Show HN: Cachey, a Read-Through Cache for S3

(github.com)

1 points | by shikhar 4 hours ago

2 comments

shikhar 4 hours ago
How we run it:
Auto-scaled Kubernetes deployments, one for each availability zone, currently on m*gd instances which give us local NVMe. The pods are able to easily push GiBps with 1-2 CPUs used — network is the bottleneck so we made it a scaling dimension (thanks KEDA).
On the client side, each gateway process uses kube.rs to watch ready endpoints in the same zone as itself, and frequently polls /stats exposed by Cachey for recent network throughput as a load signal.
To improve hit rates with key affinity, clients use rendezvous hashing for picking a node, with bounded load (https://arxiv.org/abs/1608.01350) – if a node exceeds a predetermined throughput limit, the next choice for the key is picked.
We may move towards consistent hashing – it would be a great problem to have, if we needed so many Cachey pods in a zone that O(n) hashing was meaningful overhead!
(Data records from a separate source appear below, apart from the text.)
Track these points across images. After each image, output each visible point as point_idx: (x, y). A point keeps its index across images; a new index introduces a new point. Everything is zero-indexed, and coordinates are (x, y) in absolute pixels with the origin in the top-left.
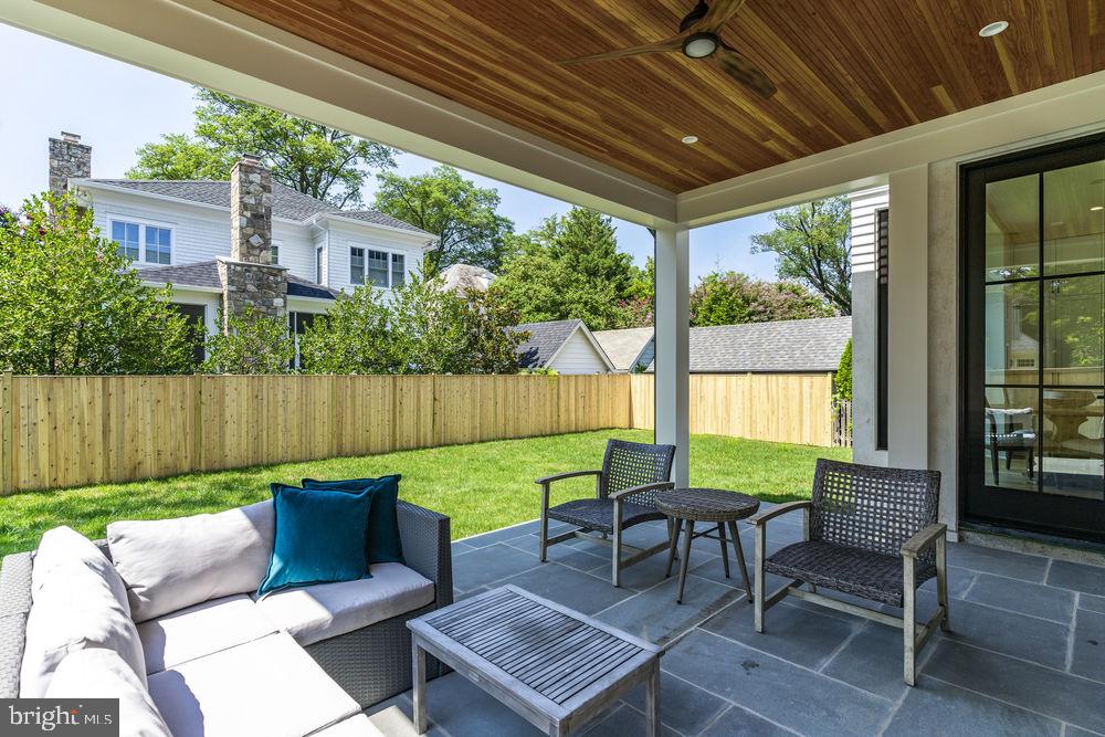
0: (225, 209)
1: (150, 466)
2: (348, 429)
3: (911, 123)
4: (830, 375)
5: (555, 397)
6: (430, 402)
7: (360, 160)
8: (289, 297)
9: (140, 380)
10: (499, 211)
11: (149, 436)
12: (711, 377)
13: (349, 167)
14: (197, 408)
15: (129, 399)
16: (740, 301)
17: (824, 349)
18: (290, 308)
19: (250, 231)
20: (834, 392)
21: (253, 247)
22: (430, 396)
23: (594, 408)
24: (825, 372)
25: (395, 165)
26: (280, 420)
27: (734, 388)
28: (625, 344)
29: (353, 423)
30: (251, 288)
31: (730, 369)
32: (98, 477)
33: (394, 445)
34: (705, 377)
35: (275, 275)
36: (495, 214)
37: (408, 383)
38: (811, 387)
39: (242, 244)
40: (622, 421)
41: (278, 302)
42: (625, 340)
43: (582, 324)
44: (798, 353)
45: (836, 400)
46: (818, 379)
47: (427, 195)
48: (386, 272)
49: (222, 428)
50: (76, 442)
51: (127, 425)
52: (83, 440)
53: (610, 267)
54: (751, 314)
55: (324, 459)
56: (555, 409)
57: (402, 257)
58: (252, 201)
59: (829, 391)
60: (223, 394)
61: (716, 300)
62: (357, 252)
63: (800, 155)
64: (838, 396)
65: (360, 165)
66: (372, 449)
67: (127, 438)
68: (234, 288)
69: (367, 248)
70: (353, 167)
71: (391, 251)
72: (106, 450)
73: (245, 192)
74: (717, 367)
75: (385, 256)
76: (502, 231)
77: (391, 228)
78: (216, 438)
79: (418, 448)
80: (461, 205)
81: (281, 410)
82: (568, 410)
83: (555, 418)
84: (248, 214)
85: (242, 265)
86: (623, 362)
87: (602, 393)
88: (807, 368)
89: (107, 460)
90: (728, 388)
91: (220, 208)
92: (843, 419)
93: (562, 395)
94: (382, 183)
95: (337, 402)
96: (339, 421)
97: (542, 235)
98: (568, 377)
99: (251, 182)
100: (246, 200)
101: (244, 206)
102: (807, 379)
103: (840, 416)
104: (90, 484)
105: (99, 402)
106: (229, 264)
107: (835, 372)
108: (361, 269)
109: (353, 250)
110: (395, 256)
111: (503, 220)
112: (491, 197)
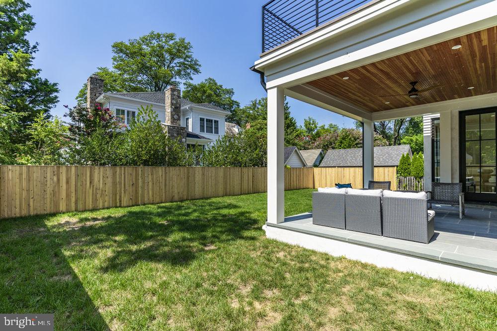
0: (163, 105)
1: (176, 198)
2: (228, 187)
3: (446, 100)
4: (396, 167)
5: (289, 175)
6: (251, 177)
7: (177, 77)
8: (187, 138)
9: (174, 168)
10: (234, 98)
11: (176, 187)
12: (348, 169)
13: (173, 80)
14: (188, 178)
15: (171, 174)
16: (353, 139)
17: (392, 158)
18: (187, 143)
19: (174, 113)
20: (397, 174)
21: (175, 119)
22: (251, 174)
23: (302, 180)
24: (394, 166)
25: (192, 79)
26: (210, 183)
27: (357, 172)
28: (308, 156)
29: (230, 184)
30: (175, 135)
31: (354, 165)
32: (163, 201)
33: (241, 192)
34: (345, 168)
35: (183, 130)
36: (232, 99)
37: (245, 170)
38: (388, 172)
39: (171, 118)
40: (311, 186)
41: (184, 140)
42: (308, 154)
43: (296, 148)
44: (381, 159)
45: (398, 176)
46: (391, 169)
47: (204, 92)
48: (212, 127)
49: (195, 185)
50: (158, 188)
51: (171, 183)
52: (160, 188)
53: (288, 124)
54: (357, 144)
55: (223, 196)
56: (289, 180)
57: (217, 121)
58: (175, 102)
59: (395, 173)
60: (195, 173)
61: (344, 139)
62: (202, 120)
63: (413, 105)
64: (399, 175)
65: (178, 79)
66: (235, 194)
67: (171, 188)
68: (170, 135)
69: (205, 118)
70: (175, 80)
71: (214, 119)
72: (166, 192)
73: (172, 99)
74: (349, 165)
75: (212, 121)
76: (235, 107)
77: (215, 110)
78: (193, 188)
79: (249, 194)
80: (217, 96)
81: (210, 179)
82: (293, 181)
83: (290, 184)
84: (173, 107)
85: (172, 126)
86: (310, 163)
87: (304, 174)
88: (386, 165)
89: (166, 195)
90: (355, 173)
91: (161, 104)
92: (401, 183)
93: (292, 175)
94: (186, 86)
95: (225, 177)
96: (225, 183)
97: (250, 108)
98: (293, 168)
99: (174, 95)
100: (173, 102)
101: (172, 104)
102: (386, 169)
103: (400, 182)
104: (162, 203)
105: (164, 175)
106: (168, 126)
107: (397, 166)
108: (204, 126)
109: (201, 119)
110: (215, 121)
111: (235, 102)
112: (230, 92)
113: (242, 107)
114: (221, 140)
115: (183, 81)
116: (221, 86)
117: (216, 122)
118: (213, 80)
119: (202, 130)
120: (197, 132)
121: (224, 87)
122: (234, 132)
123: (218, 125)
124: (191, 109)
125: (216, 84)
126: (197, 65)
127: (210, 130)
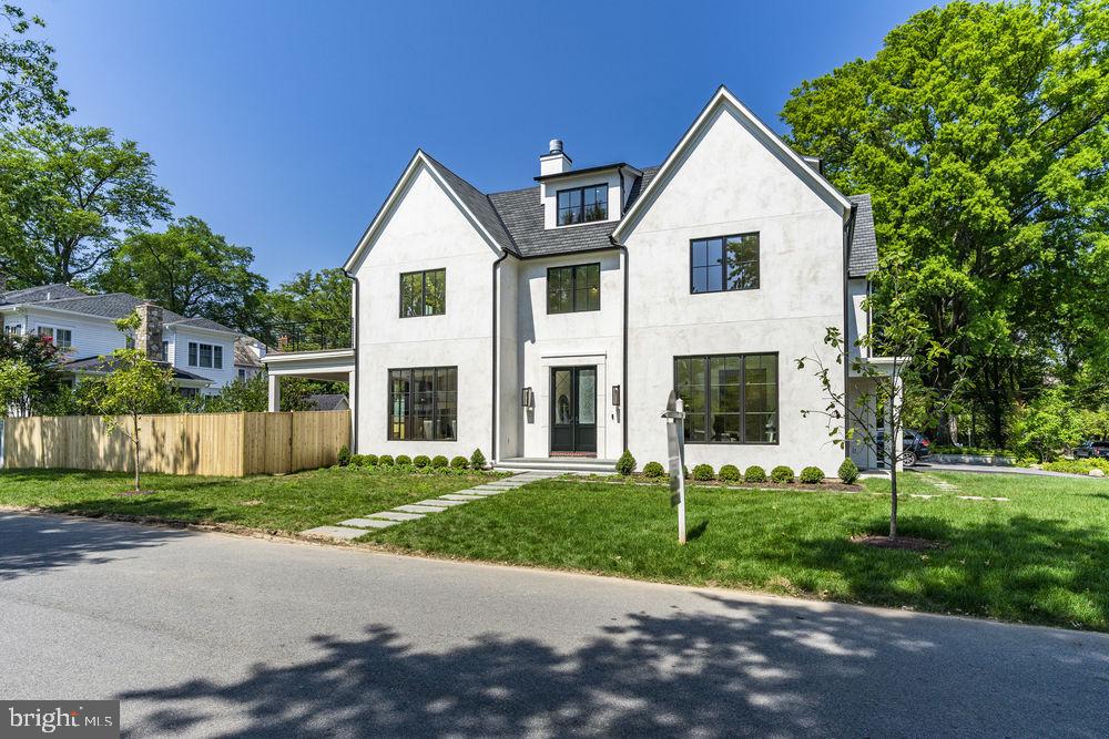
10: (253, 268)
25: (148, 225)
36: (249, 271)
48: (210, 358)
57: (220, 348)
62: (193, 346)
69: (199, 342)
71: (214, 344)
75: (210, 347)
108: (195, 356)
109: (190, 344)
110: (216, 348)
111: (257, 277)
112: (245, 255)
113: (274, 287)
114: (231, 387)
115: (124, 226)
116: (222, 239)
117: (218, 349)
118: (201, 223)
119: (193, 362)
120: (185, 367)
121: (229, 243)
122: (251, 354)
123: (221, 354)
124: (173, 329)
125: (208, 233)
126: (166, 200)
127: (206, 363)
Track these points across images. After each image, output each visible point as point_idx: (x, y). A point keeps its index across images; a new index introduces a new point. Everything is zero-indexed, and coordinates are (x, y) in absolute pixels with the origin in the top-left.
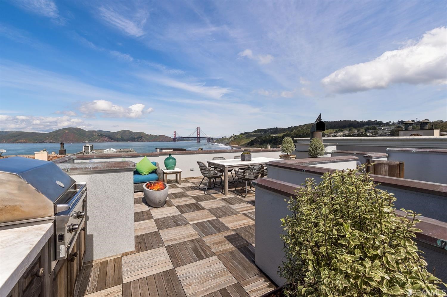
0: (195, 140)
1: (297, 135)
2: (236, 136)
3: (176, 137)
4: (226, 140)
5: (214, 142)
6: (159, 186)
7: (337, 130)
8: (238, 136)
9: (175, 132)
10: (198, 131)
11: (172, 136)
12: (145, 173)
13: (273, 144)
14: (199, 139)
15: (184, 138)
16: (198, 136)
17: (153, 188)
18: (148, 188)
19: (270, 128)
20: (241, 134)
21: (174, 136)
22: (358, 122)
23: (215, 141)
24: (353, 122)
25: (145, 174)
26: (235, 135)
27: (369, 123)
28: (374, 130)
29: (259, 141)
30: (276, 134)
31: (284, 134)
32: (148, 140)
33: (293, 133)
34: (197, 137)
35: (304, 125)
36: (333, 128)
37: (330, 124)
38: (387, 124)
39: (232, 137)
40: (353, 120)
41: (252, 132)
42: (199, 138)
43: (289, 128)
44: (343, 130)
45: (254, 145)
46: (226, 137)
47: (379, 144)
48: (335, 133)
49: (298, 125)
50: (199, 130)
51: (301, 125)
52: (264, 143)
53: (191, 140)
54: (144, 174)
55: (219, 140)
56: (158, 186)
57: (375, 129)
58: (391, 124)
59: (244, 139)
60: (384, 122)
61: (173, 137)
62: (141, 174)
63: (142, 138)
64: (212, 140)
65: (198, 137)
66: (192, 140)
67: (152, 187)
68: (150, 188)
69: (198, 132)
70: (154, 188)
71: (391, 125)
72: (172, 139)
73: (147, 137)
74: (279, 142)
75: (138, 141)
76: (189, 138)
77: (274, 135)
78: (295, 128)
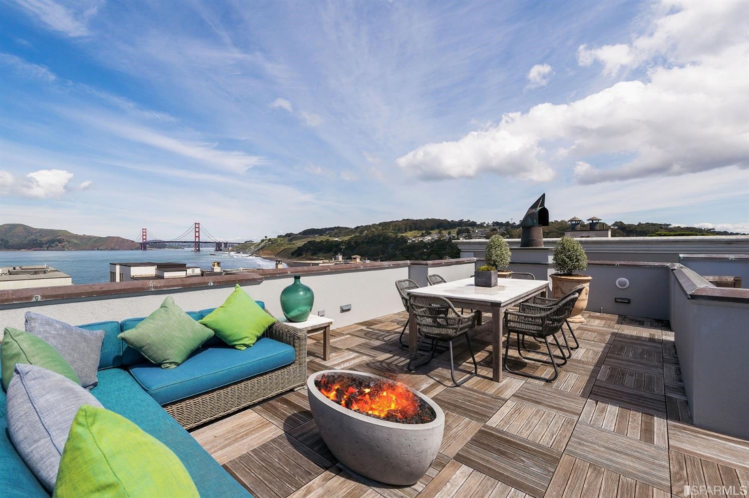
0: (189, 246)
1: (369, 240)
2: (270, 240)
3: (147, 240)
4: (252, 247)
5: (228, 251)
6: (394, 398)
7: (424, 232)
8: (275, 240)
9: (144, 232)
10: (197, 230)
11: (138, 239)
12: (247, 343)
13: (334, 254)
14: (198, 245)
15: (166, 243)
16: (197, 238)
17: (367, 407)
18: (348, 405)
19: (328, 227)
20: (279, 237)
21: (143, 239)
22: (449, 222)
23: (230, 248)
24: (442, 222)
25: (247, 346)
26: (268, 238)
27: (461, 223)
28: (467, 233)
29: (310, 249)
30: (338, 237)
31: (350, 237)
32: (77, 247)
33: (363, 236)
34: (194, 241)
35: (380, 224)
36: (418, 230)
37: (414, 224)
38: (481, 225)
39: (263, 241)
40: (443, 219)
41: (300, 234)
42: (199, 242)
43: (358, 227)
44: (430, 233)
45: (302, 255)
46: (252, 241)
47: (597, 248)
48: (420, 236)
49: (371, 224)
50: (199, 228)
51: (375, 224)
52: (320, 252)
53: (182, 247)
54: (245, 345)
55: (238, 247)
56: (390, 401)
57: (468, 231)
58: (485, 225)
59: (285, 244)
60: (478, 223)
61: (141, 241)
62: (233, 347)
63: (60, 243)
64: (226, 246)
65: (197, 240)
66: (184, 246)
67: (366, 403)
68: (355, 407)
69: (196, 232)
70: (373, 406)
71: (485, 227)
72: (139, 245)
73: (75, 241)
74: (343, 250)
75: (50, 248)
76: (177, 244)
77: (337, 239)
78: (367, 227)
An advantage with the current approach is it does not suffer from the cascaded overflow problem (https://arxiv.org/abs/1908.08762).
whyandgrowth 4 hours ago
To be honest: for use as a local cache/S3 accelerator for large files – it’s fine. The API is simple but flexible. The only point is that the documentation is in English, and you need to understand how “hedged fe” works.